Ein Detail, welches unsichtbar der Bildkomposition zu Grunde liegt, muß noch erwähnt werden.
  • Aus der Verlängerung der Linien der Bretter, welche die Hauswand bilden, läßt sich der Fluchtpunkt des Bildes ermitteln. Der Schnittpunkt dieser Linien liegt rechts außerhalb des Bildes.
  • Die Bretter sind liegend eingebaut, d.h. sie liegen parallel zur Erdoberfläche. Nach den Gesetzen der Perspektive liegt somit der Fluchtpunkt auf der Höhe des Erdhorizontes.

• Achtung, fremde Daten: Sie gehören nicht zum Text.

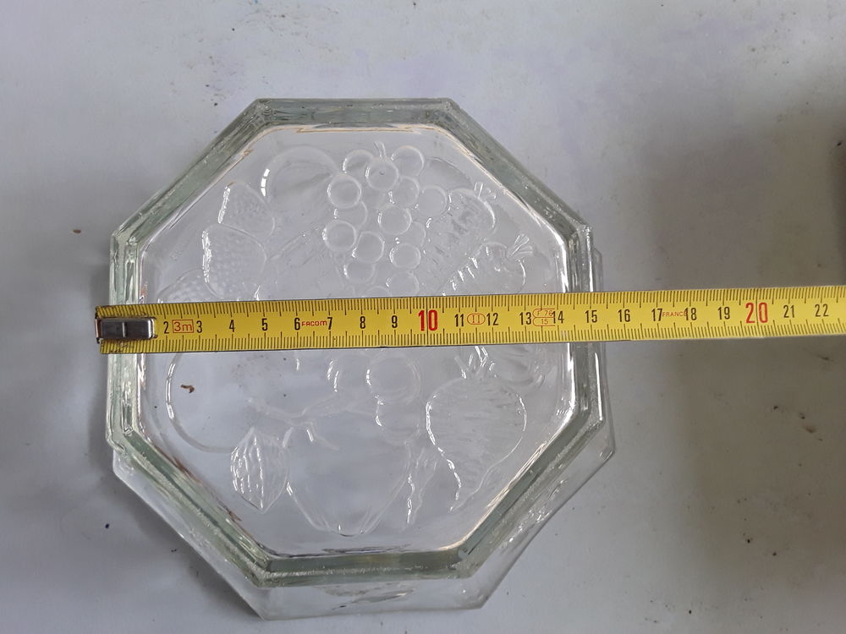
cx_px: 423
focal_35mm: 27
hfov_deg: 65.3
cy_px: 317
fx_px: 660
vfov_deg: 51.4
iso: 64
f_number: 1.9
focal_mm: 2.91
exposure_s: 1/50
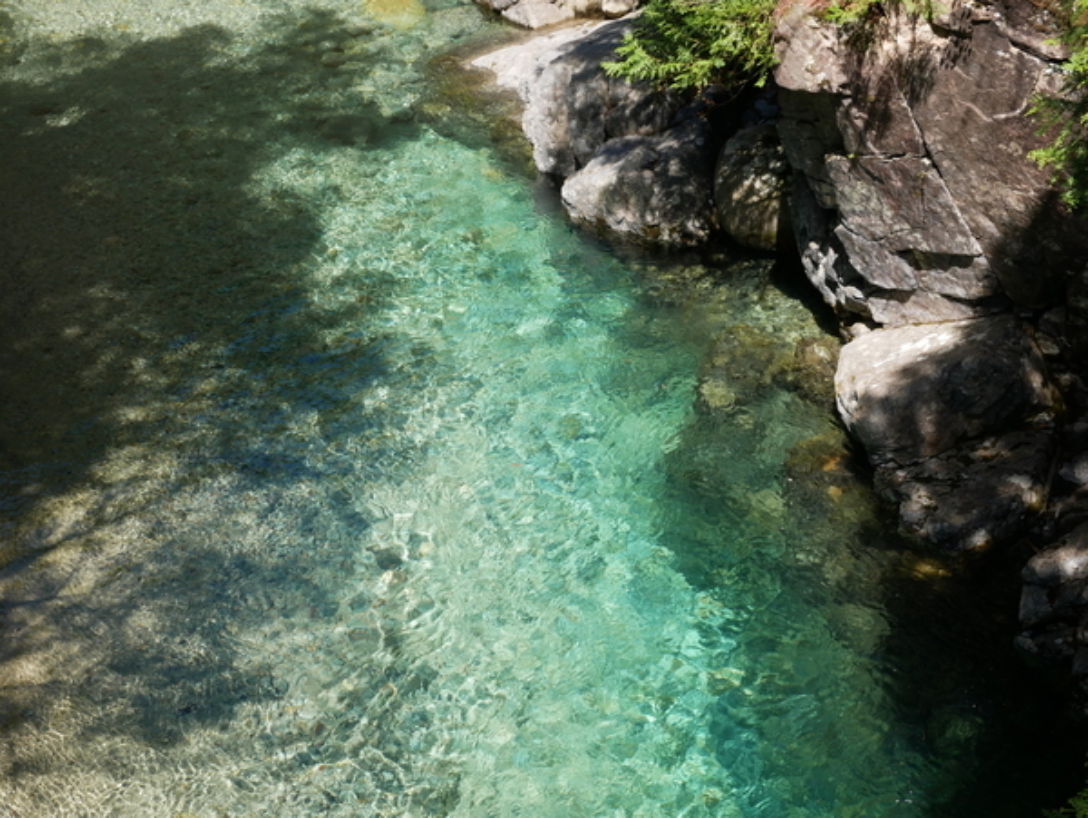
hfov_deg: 38.2
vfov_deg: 29.1
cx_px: 544
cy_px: 409
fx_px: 1573
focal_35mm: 50
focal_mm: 25
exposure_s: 1/80
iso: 200
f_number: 11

  • Der Blick der Frau geht genau auf diesen Punkt zu. Die Frau blickt somit auf den selben Punkt, auf den schon 4000 Jahre vorher die ägyptische Statue geblickt hat: auf den Horizont, diesen Ort zweier Welten, endlich und unendlich zugleich. Daher kann sie diesen Ort auch nicht richtig ins Auge fassen. (Würde ihr das gelingen, dann wären auch die zwei schwarzen Balken nicht mehr nötig.)